All of the necessary supplies are available for free. Contact us for more information and check out our video below.

Watershed Clean Ups

Did you know that litter is also a water quality problem? When it rains, trash along the road or in a parking lot is washed into the storm sewer and discharged to the nearest waterbody. There are many annual watershed clean ups that are always in need of volunteers.

Local clean up events include Monroe County’s Pick Up the Parks, the City of Rochester’s Clean Sweep, and many town and village cleans ups. Or you could organize your own watershed clean up. For more information, visit Larry the H2O Hero on Facebook.
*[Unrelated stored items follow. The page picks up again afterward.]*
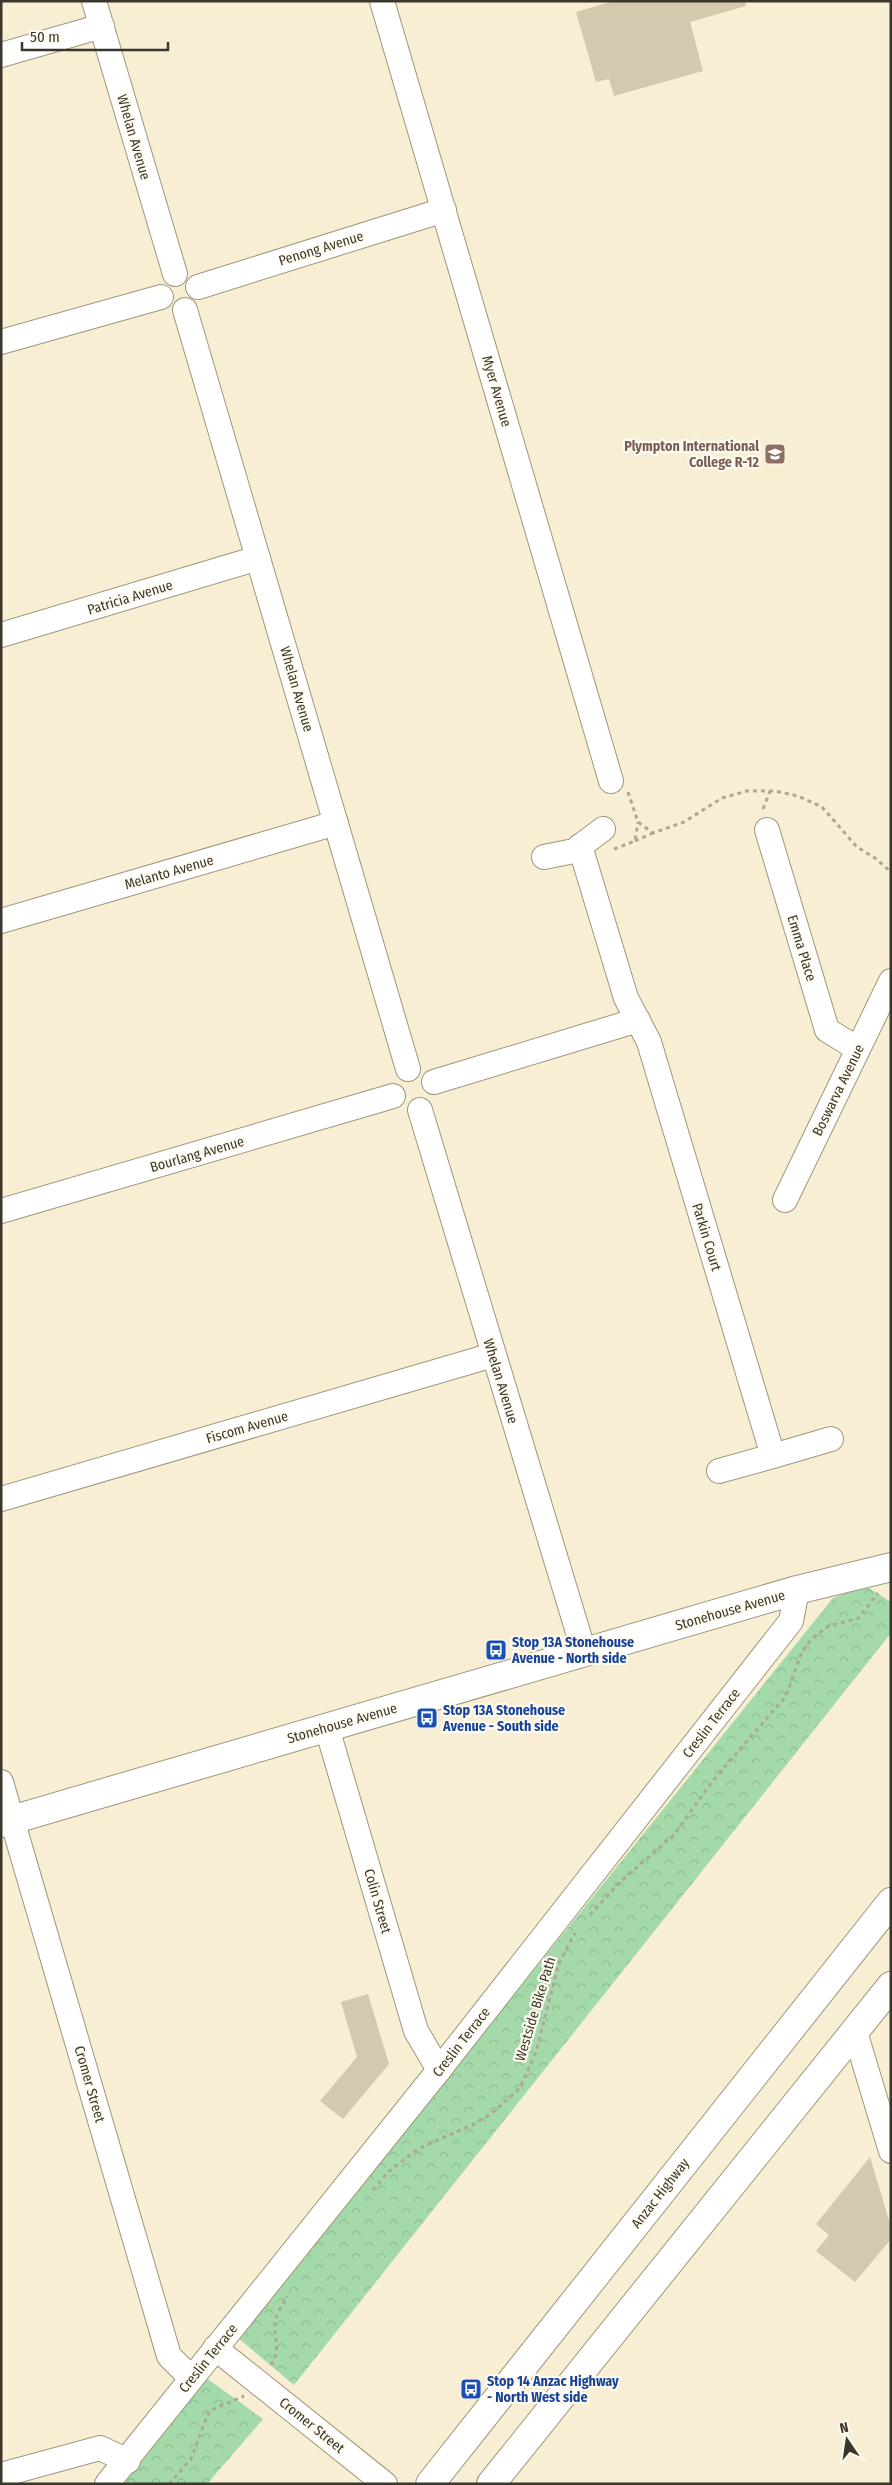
<svg xmlns="http://www.w3.org/2000/svg" width="892" height="2485" viewBox="0 0 892 2485" font-family="'Fira Sans Condensed',sans-serif">
  <defs>
    <pattern id="park-crowns" width="20" height="18" patternUnits="userSpaceOnUse" patternTransform="scale(1.25)"><rect width="20" height="18" fill="#a4daa9"/><path d="M2 6a3 3 0 1 1 6 0M12 15a3 3 0 1 1 6 0" fill="none" stroke="#8ebc92"/></pattern>
  </defs>
  <rect width="100%" height="100%" fill="#f7eed3"/>
  <g fill="url(#park-crowns)">
    <path d="M864,1585L891,1602V1633L294,2385L238,2338L833,1598Z"/>
    <path d="M205,2377L263,2419L207,2484H119Z"/>
  </g>
  <g fill="#d3c9af">
    <path d="M613,1H745L746,6L690,22L703,71L614,96L609,79L596,82L576,12Z"/>
    <path d="M368,1994L389,2064L343,2119L320,2101L357,2057L341,2002Z"/>
    <path d="M870,2157L891,2227V2239L855,2282L816,2251L829,2235L816,2224Z"/>
  </g>
  <g fill="none" stroke-linecap="round" stroke-linejoin="round">
    <g stroke="#9f967d" stroke-width="26">
      <g id="minor">
        <path d="M94,1L175,274"/>
        <path d="M382,1L611,781"/>
        <path d="M1,55L102,26"/>
        <path d="M198,287L444,210"/>
        <path d="M185,310L408,1069"/>
        <path d="M1,342L161,297"/>
        <path d="M1,635L258,558"/>
        <path d="M767,830L827,1030L858,1049"/>
        <path d="M580,846L626,998L649,1042L773,1456L831,1439"/>
        <path d="M544,857L574,851L603,829"/>
        <path d="M1,921L336,823"/>
        <path d="M434,1082L638,1020"/>
        <path d="M420,1110L584,1652"/>
        <path d="M785,1200L891,981"/>
        <path d="M1,1211L393,1096"/>
        <path d="M719,1471L773,1456"/>
        <path d="M1,1499L493,1355"/>
        <path d="M327,1728L416,2031L439,2070"/>
        <path d="M1,1782L169,2356L191,2378"/>
        <path d="M855,2032L891,2151"/>
        <path d="M215,2348L385,2484"/>
        <path d="M1,2475L100,2448L128,2461"/>
        <path d="M107,2484L439,2070L791,1621L797,1590"/>
      </g>
    </g>
    <g stroke="#9f967d" stroke-width="30">
      <path id="tertiary" d="M1,1823L797,1590L891,1567"/>
    </g>
    <g stroke="#9f967d" stroke-width="30">
      <g id="trunk">
        <path d="M430,2484L891,1902"/>
        <path d="M491,2484L891,1986"/>
      </g>
    </g>
    <g stroke="#aea793" stroke-width="3" stroke-dasharray="4 4" stroke-linecap="butt">
      <path d="M628,792L638,822L653,833L684,822L722,798L747,791H775L798,796L822,807L857,847L875,858L891,872"/>
      <path d="M763,809L770,791"/>
      <path d="M635,841L653,833"/>
      <path d="M614,849L635,841L638,822"/>
      <path d="M590,1915L620,1882L674,1835L711,1783L786,1696L801,1654L811,1639L829,1626L859,1618L878,1593"/>
      <path d="M373,2190L388,2172L418,2149L474,2124L491,2114L520,2088L536,2052L559,1963L575,1933"/>
      <path d="M271,2365C283,2347 271,2335 276,2318C278,2310 284,2303 287,2296"/>
      <path d="M169,2484L191,2459L209,2411L244,2396"/>
    </g>
    <use href="#minor" stroke="#fff" stroke-width="24"/>
    <use href="#tertiary" stroke="#fff" stroke-width="28"/>
    <use href="#trunk" stroke="#fff" stroke-width="28"/>
  </g>
  <defs>
    <g id="school-square" transform="scale(1.125)"><rect x="-9" y="-9" width="18" height="18" rx="4" fill="#8d6e63" stroke="#fffbf0"/><path d="M0-5L7-2L0 1L-7-2ZM-4 1L0 2.5L4 1V4Q0 6-4 4Z" fill="#fff"/></g>
    <g id="bus-square" transform="scale(1.125)"><rect x="-9" y="-9" width="18" height="18" rx="4" fill="#1a4fb4" stroke="#fffbf0"/><path d="M-5-6H5V4H4V6H2V4H-2V6H-4V4H-5ZM-3.5-4V0h7V-4ZM-3.5 1.2v1.5H-2V1.2ZM2 1.2v1.5H3.5V1.2Z" fill="#fff"/></g>
  </defs>
  <g fill-rule="evenodd">
    <use href="#school-square" x="775" y="454"/>
    <use href="#bus-square" x="496" y="1650"/>
    <use href="#bus-square" x="427" y="1718"/>
    <use href="#bus-square" x="471" y="2389"/>
  </g>
  <g text-anchor="middle" stroke-width="4.5" stroke-linejoin="round" paint-order="stroke">
    <g font-size="14" fill="#3a362c" stroke="#fffbf0">
      <text transform="translate(134 137) rotate(74)" y="5">Whelan Avenue</text>
      <text transform="translate(321 248) rotate(-17)" y="5">Penong Avenue</text>
      <text transform="translate(497 391) rotate(74)" y="5">Myer Avenue</text>
      <text transform="translate(130 597) rotate(-17)" y="5">Patricia Avenue</text>
      <text transform="translate(297 689) rotate(74)" y="5">Whelan Avenue</text>
      <text transform="translate(169 872) rotate(-16)" y="5">Melanto Avenue</text>
      <text transform="translate(802 948) rotate(73)" y="5">Emma Place</text>
      <text transform="translate(838 1090) rotate(-64)" y="5">Boswarva Avenue</text>
      <text transform="translate(197 1154) rotate(-16)" y="5">Bourlang Avenue</text>
      <text transform="translate(707 1237) rotate(73)" y="5">Parkin Court</text>
      <text transform="translate(501 1381) rotate(73)" y="5">Whelan Avenue</text>
      <text transform="translate(247 1427) rotate(-16)" y="5">Fiscom Avenue</text>
      <text transform="translate(730 1610) rotate(-16)" y="5">Stonehouse Avenue</text>
      <text transform="translate(342 1723) rotate(-16)" y="5">Stonehouse Avenue</text>
      <text transform="translate(711 1723) rotate(-52)" y="5">Creslin Terrace</text>
      <text transform="translate(378 1901) rotate(74)" y="5">Colin Street</text>
      <text transform="translate(535 2009) rotate(-73)" y="5">Westside Bike Path</text>
      <text transform="translate(461 2042) rotate(-52)" y="5">Creslin Terrace</text>
      <text transform="translate(90 2084) rotate(74)" y="5">Cromer Street</text>
      <text transform="translate(660 2193) rotate(-52)" y="5">Anzac Highway</text>
      <text transform="translate(208 2358) rotate(-51)" y="5">Creslin Terrace</text>
      <text transform="translate(312 2425) rotate(39)" y="5">Cromer Street</text>
    </g>
    <g font-size="14" font-weight="bold" fill="#785e54" stroke="#fffbf0" text-anchor="end">
      <text x="759" y="451">Plympton International<tspan x="759" dy="16">College R-12</tspan></text>
    </g>
    <g font-size="14" font-weight="bold" fill="#164399" stroke="#fffbf0" text-anchor="start">
      <text x="512" y="1647">Stop 13A Stonehouse<tspan x="512" dy="16">Avenue - North side</tspan></text>
      <text x="443" y="1715">Stop 13A Stonehouse<tspan x="443" dy="16">Avenue - South side</tspan></text>
      <text x="487" y="2386">Stop 14 Anzac Highway<tspan x="487" dy="16">- North West side</tspan></text>
    </g>
  </g>
  <rect width="892" height="2485" fill="none" stroke="#3a362c" stroke-width="5"/>
  <g transform="translate(847 2440) rotate(347)" stroke="#fffbf0" stroke-width="4" paint-order="stroke">
  <path d="M0-4L9 19L0 12L-9 19Z" fill="#3a362c"/>
  <text y="-8" font-size="14" font-weight="bold" text-anchor="middle" fill="#3a362c">N</text>
  </g>
  <path d="M22 42v8h146v-8" fill="none" stroke="#3a362c" stroke-width="2.5"/>
  <text x="30" y="42" font-size="15" fill="#3a362c" stroke="#fffbf0" stroke-width="4" paint-order="stroke">50 m</text>
</svg>
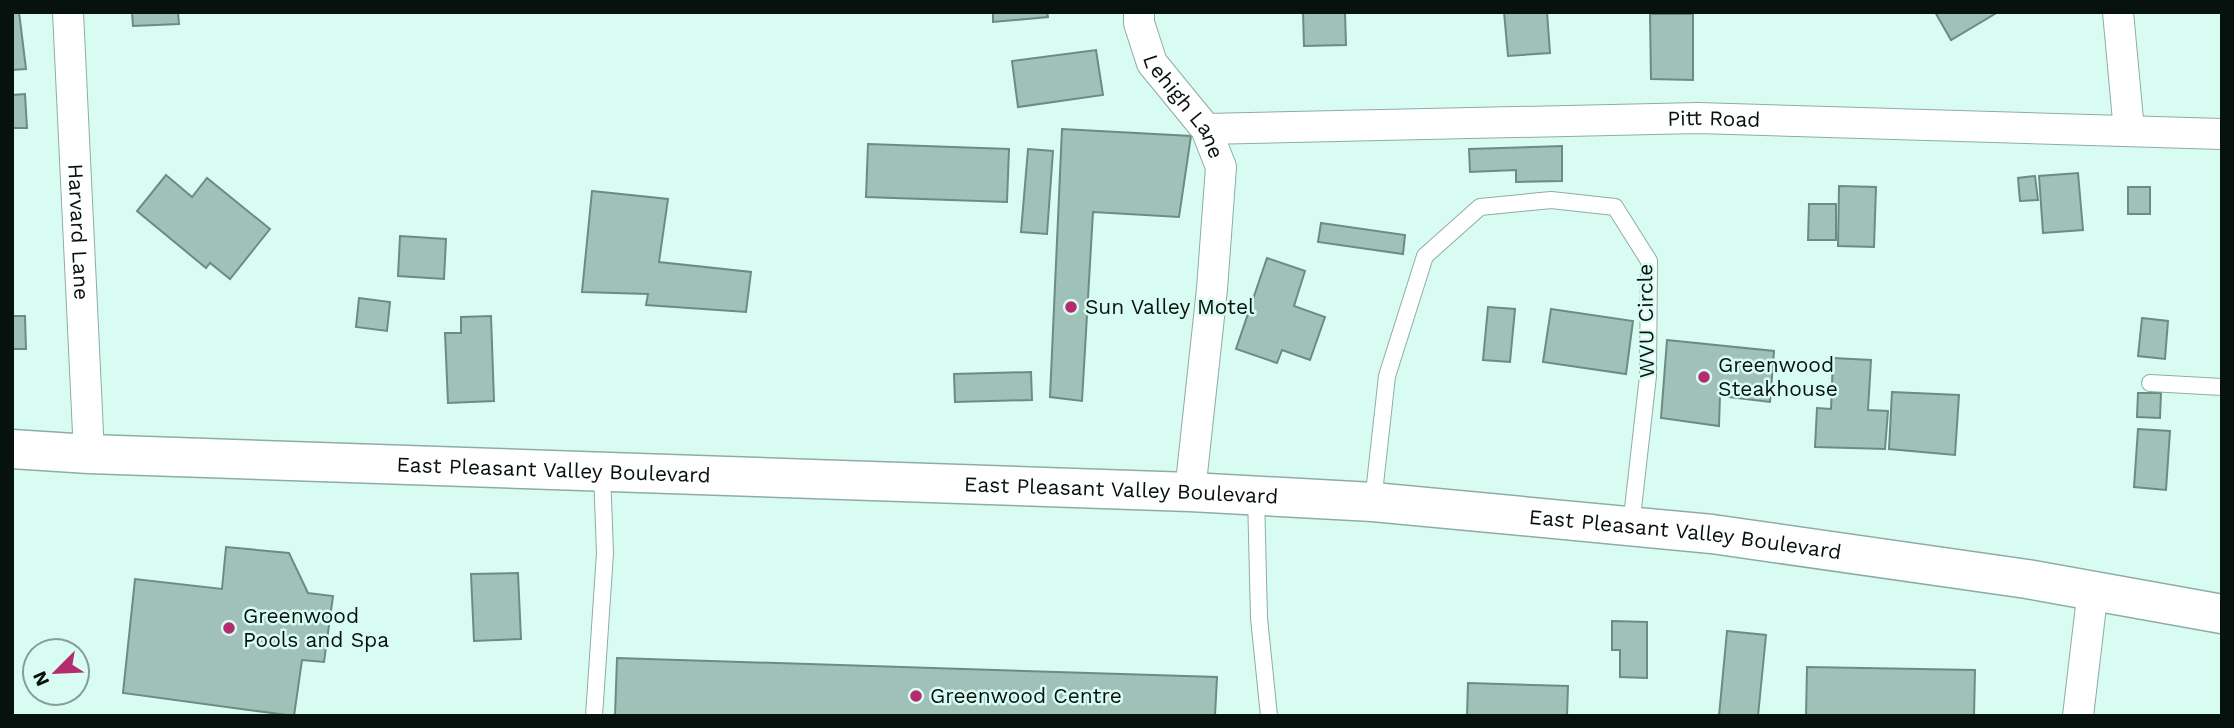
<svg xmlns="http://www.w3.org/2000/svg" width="2234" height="728" viewBox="0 0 2234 728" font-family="'Work Sans',sans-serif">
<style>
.building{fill:#a0c1b8;stroke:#6c8b83;stroke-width:2}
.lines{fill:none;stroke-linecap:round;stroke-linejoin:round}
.service-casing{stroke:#8dada4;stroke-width:18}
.minor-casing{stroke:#8dada4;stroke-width:32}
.primary-casing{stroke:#8dada4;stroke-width:41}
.service{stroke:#fff;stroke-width:16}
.minor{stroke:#fff;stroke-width:30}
.primary{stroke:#fff;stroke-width:38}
.poi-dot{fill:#b42c6d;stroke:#d9fcf2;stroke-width:2.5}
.labels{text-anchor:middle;stroke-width:5;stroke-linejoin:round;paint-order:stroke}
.street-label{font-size:21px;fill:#07120f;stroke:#d9fcf2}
.poi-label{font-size:21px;fill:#07120f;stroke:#d9fcf2;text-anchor:start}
</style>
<rect width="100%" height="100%" fill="#d9fcf2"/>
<g class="building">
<polygon points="12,12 19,12 26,69 12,70"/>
<polygon points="132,12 178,12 179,24 133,26"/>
<polygon points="993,12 1047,12 1048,17 993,22"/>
<polygon points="1303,12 1345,12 1346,45 1304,46"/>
<polygon points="1504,12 1547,12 1550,53 1508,56"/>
<polygon points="1935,12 1998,12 1951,40"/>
<polygon points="1650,14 1693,14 1693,80 1651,79"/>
<polygon points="1096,50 1103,95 1018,107 1012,61"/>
<polygon points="25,94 27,128 12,128 12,95"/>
<polygon points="1062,129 1191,136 1179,217 1093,212 1082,401 1050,397"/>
<polygon points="868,144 1009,149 1007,202 866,197"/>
<polygon points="1562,146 1562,181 1516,182 1516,170 1470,172 1469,149"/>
<polygon points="1028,149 1053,151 1047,234 1021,232"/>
<polygon points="2078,173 2083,230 2043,233 2039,176"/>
<polygon points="166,175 192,197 207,178 270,229 230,279 210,263 206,268 137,211"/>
<polygon points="2035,176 2038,200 2020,201 2018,178"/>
<polygon points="1839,186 1876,187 1874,247 1838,246"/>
<rect x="2128" y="187" width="22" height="27"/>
<polygon points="592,191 668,199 659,262 751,272 746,312 646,305 648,294 582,292"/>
<polygon points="1809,204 1836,204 1836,240 1808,240"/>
<polygon points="1321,223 1405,235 1403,254 1318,242"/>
<polygon points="400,236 446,239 444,279 398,276"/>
<polygon points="1267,258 1305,271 1294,306 1325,317 1310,360 1282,350 1277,363 1236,349"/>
<polygon points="359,298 390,302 387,331 356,327"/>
<polygon points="1488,307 1515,309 1510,362 1483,360"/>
<polygon points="1551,309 1633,321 1626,374 1543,362"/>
<polygon points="12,316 25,316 26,349 12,349"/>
<polygon points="491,316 494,401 448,403 445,333 461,333 461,317"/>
<polygon points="2142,318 2168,321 2165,359 2138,356"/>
<polygon points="1667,340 1774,351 1770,402 1720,396 1719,426 1661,418"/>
<polygon points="1833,358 1871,360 1868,410 1888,411 1885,449 1815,447 1817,408 1831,409"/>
<polygon points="1031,372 1032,400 955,402 954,374"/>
<polygon points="1892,392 1959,395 1955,455 1889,449"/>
<polygon points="2138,393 2161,393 2160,418 2137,417"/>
<polygon points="2138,429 2170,431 2166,490 2134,487"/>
<polygon points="226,547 289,553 308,593 333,596 324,662 302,660 294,716 123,693 135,579 222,589"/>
<polygon points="518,573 521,639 474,641 471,574"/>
<polygon points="1612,621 1647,622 1647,678 1620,677 1620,650 1612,650"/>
<polygon points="1727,631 1766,635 1758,716 1719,716"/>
<polygon points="617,658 1217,677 1215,716 615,716"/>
<polygon points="1807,667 1975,670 1974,716 1806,716"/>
<polygon points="1468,683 1568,686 1567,716 1467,716"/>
</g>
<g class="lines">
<defs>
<g id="service">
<polyline points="2150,383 2222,387"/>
<polyline points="1256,495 1259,618 1269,716"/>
<polyline points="1373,502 1387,376 1425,256 1480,207 1551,200 1615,207 1649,261 1648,376 1631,526"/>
<polyline points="594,716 605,553 602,472"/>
</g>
<g id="minor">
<path id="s1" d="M68,12L89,454"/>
<path id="s2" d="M1139,12V23L1152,63L1206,129L1221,167L1212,289L1190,492"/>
<polyline points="2118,12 2129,131"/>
<path id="s3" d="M1206,129L1698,118L2222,134"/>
<polyline points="2078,716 2093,589"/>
</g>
<g id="primary">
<path id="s4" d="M12,449L89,454L1190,492L1373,502L1712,534L2027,579L2222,614"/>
</g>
</defs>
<use href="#service" class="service-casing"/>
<use href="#minor" class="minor-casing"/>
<use href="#primary" class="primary-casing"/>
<use href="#service" class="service"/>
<use href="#minor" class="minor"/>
<use href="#primary" class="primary"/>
</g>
<g class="poi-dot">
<circle cx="1071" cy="307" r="7"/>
<circle cx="1704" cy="377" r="7"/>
<circle cx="229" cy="628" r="7"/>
<circle cx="916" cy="696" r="7"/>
</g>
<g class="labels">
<g class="street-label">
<text dy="7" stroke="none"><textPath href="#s2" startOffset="107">Lehigh Lane</textPath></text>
<text dy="7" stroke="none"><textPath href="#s3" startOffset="508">Pitt Road</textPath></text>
<text dy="7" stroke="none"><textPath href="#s1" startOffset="220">Harvard Lane</textPath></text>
<text transform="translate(1646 321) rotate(-91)" y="7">WVU Circle</text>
<text dy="7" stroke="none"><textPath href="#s4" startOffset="542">East Pleasant Valley Boulevard</textPath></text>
<text dy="7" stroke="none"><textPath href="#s4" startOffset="1110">East Pleasant Valley Boulevard</textPath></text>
<text dy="7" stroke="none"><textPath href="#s4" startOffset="1676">East Pleasant Valley Boulevard</textPath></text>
</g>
<g class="poi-label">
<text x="1085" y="314">Sun Valley Motel</text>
<text x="1718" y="372">Greenwood<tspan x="1718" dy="24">Steakhouse</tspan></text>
<text x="243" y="623">Greenwood<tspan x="243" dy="24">Pools and Spa</tspan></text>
<text x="930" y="703">Greenwood Centre</text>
</g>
</g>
<rect width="2234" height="728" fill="none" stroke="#07120f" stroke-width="28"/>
<g transform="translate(56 672) rotate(246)"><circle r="33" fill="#d9fcf2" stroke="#859e97" stroke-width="2"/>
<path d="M0-5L12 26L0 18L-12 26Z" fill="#b42c6d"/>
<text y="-10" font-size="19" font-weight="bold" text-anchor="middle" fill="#07120f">N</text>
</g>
</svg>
Every autumn, the Ocean Conservancy sponsors the International Coastal Clean Up with more than 500,000 volunteers in 112 countries around the world. In New York State, the American Littoral Society coordinates the event and volunteers can register their site online or sign up to help at one of the established locations. For many years, Durand and Ontario Beaches, as well as many sites in the Town of Greece, have been cleaned up by volunteers as part of this event. Visit Larry the H2O Hero on Facebook or contact us.

Planting Trees and Shrubs

The native plants that grow along a stream are an important part of the ecosystem and play a critical role in protecting water quality. The roots minimize steambank erosion while the leaves shade the stream helping to maintain proper stream temperature for fish. The vegetation also helps to filter stormwater runoff. Unfortunately, in many cases, as our communities were developed the vegetation along the stream was removed.

Volunteers, particularly school groups, are working to restore our waterways by planting trees and shrubs along the banks. Contact Us to learn about any ongoing efforts or to plan a new project.

Webster students plant trees along Mill Creek.

Brighton High School students planting shrubs along Buckland Creek.

Community volunteers working on the restoration of Buckland Creek at Brighton High School.

Buckland Creek at Brighton High School before restoration effort in place. Note the lack of natural vegetation along the banks.

Buckland Creek after restoration efforts, showing the vegetative buffer between the stream and the surrounding area.